» What this task involves
For each line below that holds "Strong", return the line as it stands.

Version difference data
*** Begin section ***

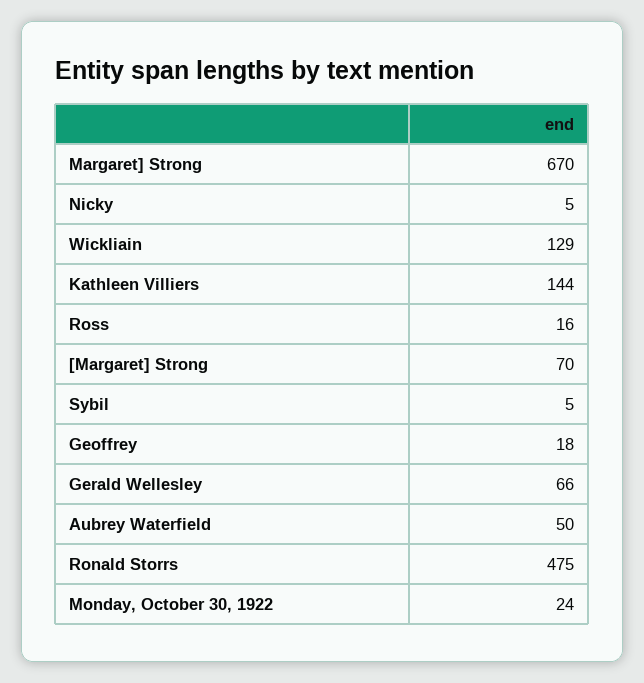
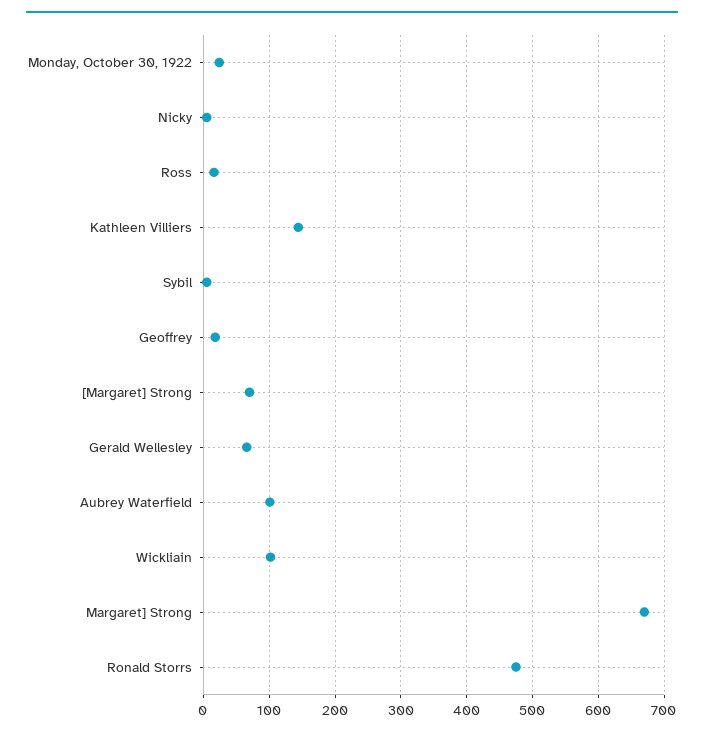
  {
    "Margaret] Strong": 670,
    "Nicky": 5,
-   "Wickliain": 129,
+   "Wickliain": 100,
    "Kathleen Villiers": 144,
    "Ross": 16,
    "[Margaret] Strong": 70,
    "Sybil": 5,
    "Geoffrey": 18,
    "Gerald Wellesley": 66,
-   "Aubrey Waterfield": 50,
+   "Aubrey Waterfield": 100,
    "Ronald Storrs": 475,
    "Monday, October 30, 1922": 24
  }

*** End section ***

» Expected output
    "Margaret] Strong": 670,
    "[Margaret] Strong": 70,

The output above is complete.